Love Express. The Disappearance of Walerian Borowczyk – In ebenfalls knackigen 72 Minuten widmet sich dieser polnische Dokumentar-Film dem wunderbaren Walerian Borowczyk, den die Meisten ausschließlich als Regisseur von „La Bete“ und „Unmoralische Geschichten“ kennen dürften. Die Doku des Borowczyk-Experten Kuba Mikurda bietet einen sehr guten und unterhaltsamen Überblick über das Werk Borowczyks. Von seinen frühen Animationen in Polen bis zu seinem vorletzten Film, dem desaströsen „Emanuelle V„. Sein letzter Film „Love Rites“ wird interessanterweise nicht mehr erwähnt, wahrscheinlich hätte dies das Narrativ vom Aufstieg und Fall gestört, denn „Emanuelle V“ kann wirklich als Tiefpunkt seiner Karriere angesehen werden, bei dem er wahrscheinlich auch nur einen Bruchteil gefilmt hat, man aber mit seinem Namen noch Werbung machte.
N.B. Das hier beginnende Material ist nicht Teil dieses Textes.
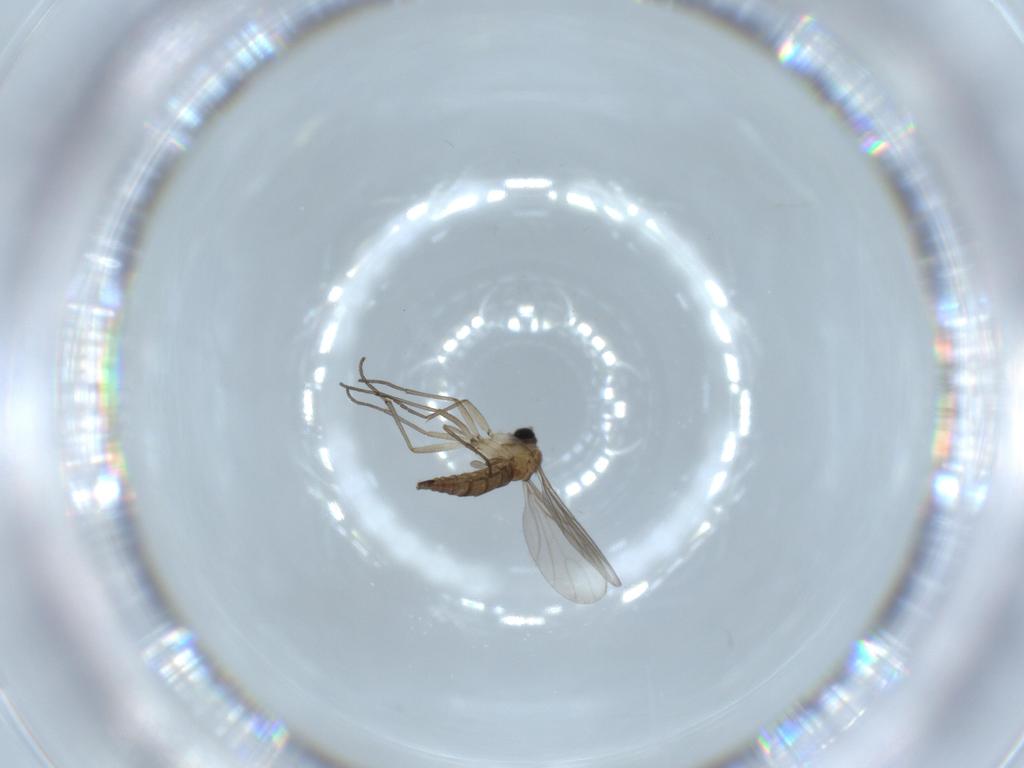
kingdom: Animalia
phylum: Arthropoda
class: Insecta
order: Diptera
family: Sciaridae
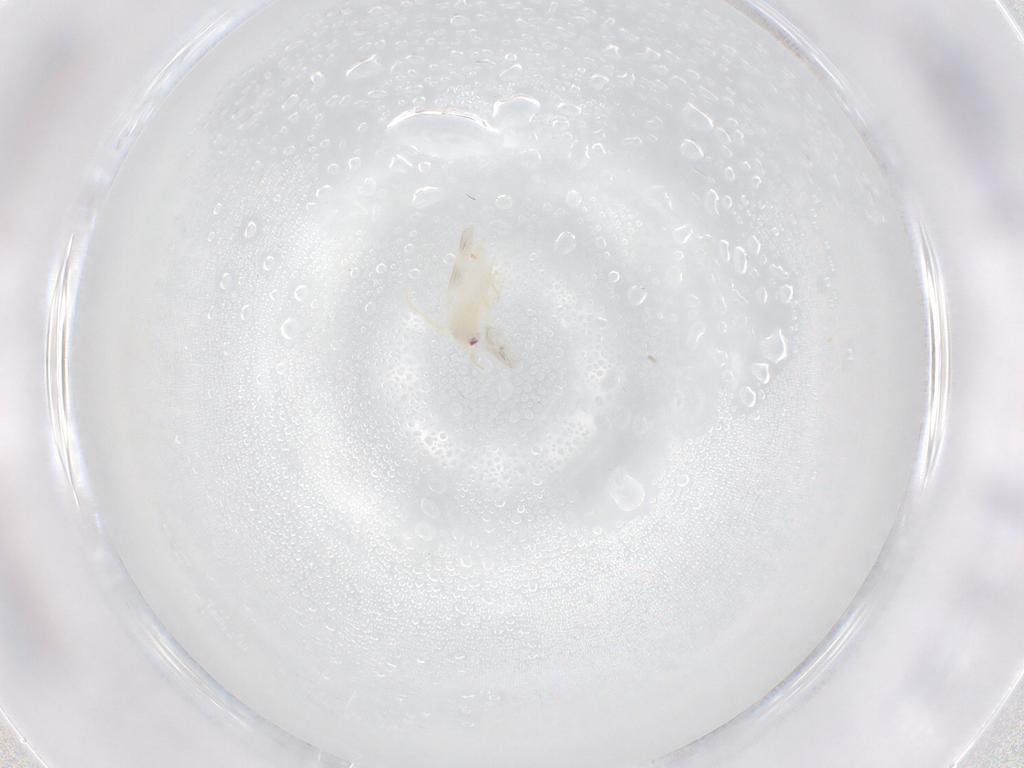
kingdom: Animalia
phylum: Arthropoda
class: Insecta
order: Hemiptera
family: Aleyrodidae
Als Startpunkt seiner Reise hat Kuba Mikurda das Jahr 1968 gewählt, als Borowczyk während der Studentenunruhen seinen ersten Spielfilm „Goto“ drehte. Es kommen Borowczyk-Fans wie Terry Gilliam und Neil Jordan zu Wort, Weggefährten und Vertraute. Das ergibt ein rundes und stimmiges Bild über Boro und seine Obsessionen und Fetische. Zudem kann man an seiner Karriere auch gut das Dilemma des europäischen Film in den 80er Jahren festmachen. Zum Ende hin drückt der Film etwas zu sehr auf das Gaspedal. Während Borowczys Filmgraphie zuvor recht minutiös abgehandelt wurde (wenn auch einige Titel lediglich erwähnt wurden), fallen die Filme zwischen „La Marge“ und „Emanuelle V“ komplett unter den Tisch. Als erster Einblick in ein faszinierendes Werk und eine ganz andere Zeit ist der Film allerdings ausgesprochen gelungen und sehr kurzweilig geraten. Ein idealer Startpunkt für alle, die sich näher mit Borowczyk befassen wollen. Der sehr sympathische Regisseur war auch anwesend und hatte nach dem Film noch sehr viel interessante Dinge zu erzählen.
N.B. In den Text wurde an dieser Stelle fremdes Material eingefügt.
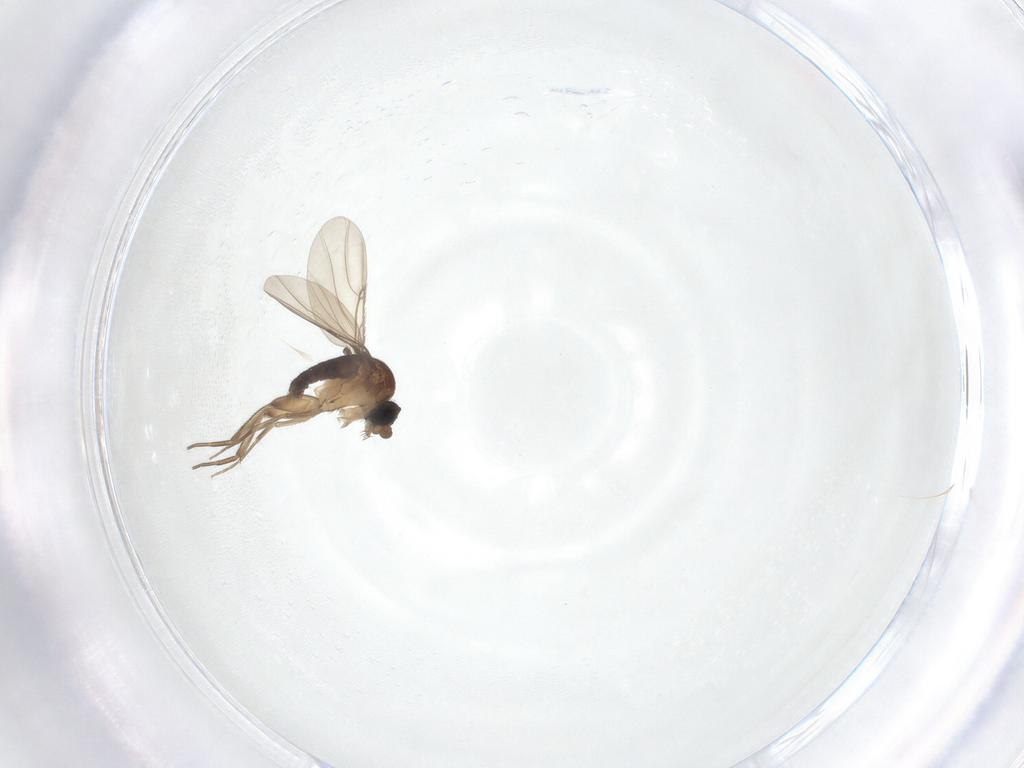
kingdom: Animalia
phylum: Arthropoda
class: Insecta
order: Diptera
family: Phoridae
Ich hatte übrigens das ganz besondere Vergnügen, den Film mit einem ausgewiesenen Borowczyk-Kenner zu sehen, der extra für diesen Film aus Braunschweig angereist war und Mikurda von der Fachliteratur her kannte, die er für eine wissenschaftliche Arbeit über Borowczyk genutzt hatte. Und auch unter seinen kritischen Augen konnte der Dokumentarfilm bestehen. Wenn das kein Ritterschlag ist.
Luz – Der deutsche Hochschulabschlussfilm „Luz“ von Tilman Singer ist ein zweischneidiges Schwert. Wunderschöne Ideen und eine sehr einfallsreich mit den arg limitierten Ressourcen umgehende Regie nimmt einen sehr stark für den sympathischen Film ein. Während im Vorfeld der Film immer in die „70er“ und „Neo-Giallo“-Ecke gesteckt wurde (und sogar Mario Bava als Reverenz herhalten musste), ist er doch meilenweit davon entfernt und erinnert mit seinem körnigen Bild und der grau-beige-blauen Farbgebung stattdessen sehr angenehm an die rauen, unbehauenen 80er Jahre Horrorfilme mit Underground-Wurzeln.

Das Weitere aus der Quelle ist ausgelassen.